SOURCE MATERIAL =

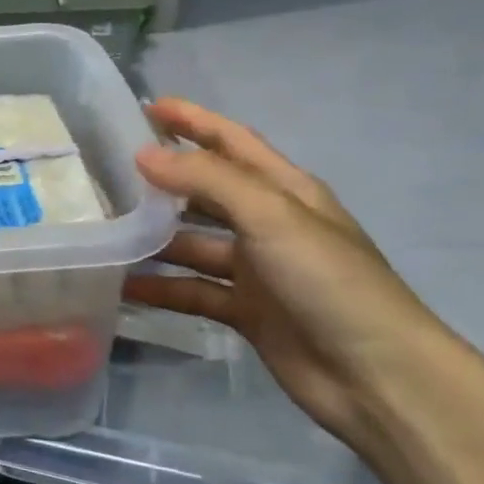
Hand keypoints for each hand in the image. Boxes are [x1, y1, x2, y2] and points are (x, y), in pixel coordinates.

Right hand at [125, 98, 460, 444]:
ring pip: (194, 242)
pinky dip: (162, 287)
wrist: (376, 376)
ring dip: (156, 237)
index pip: (232, 141)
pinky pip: (194, 290)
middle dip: (165, 178)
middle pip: (207, 190)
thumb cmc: (328, 280)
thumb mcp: (270, 216)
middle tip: (109, 169)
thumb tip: (144, 154)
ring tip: (106, 228)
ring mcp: (257, 269)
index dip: (193, 120)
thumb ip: (206, 179)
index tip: (147, 106)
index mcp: (285, 190)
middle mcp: (269, 224)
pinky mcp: (247, 311)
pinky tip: (125, 285)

WORK TO COMPLETE = Copy, word for word, the line that contains "Right hand at" and every line after it through the end of the records, and nothing else.

WRITTEN SOLUTION =
Right hand at [125, 98, 460, 444]:
ring pip: (194, 242)
pinky dip: (162, 287)
wrist: (376, 376)
ring dip: (156, 237)
index pip: (232, 141)
pinky pip: (194, 290)
middle dip: (165, 178)
middle pip: (207, 190)
thumb cmc: (328, 280)
thumb mcp: (270, 216)
middle tip: (109, 169)
thumb tip: (144, 154)
ring tip: (106, 228)
ring mcp: (257, 269)
index dip: (193, 120)
thumb ip: (206, 179)
index tip: (147, 106)
index mcp: (285, 190)
middle mcp: (269, 224)
pinky mcp: (247, 311)
pinky tip: (125, 285)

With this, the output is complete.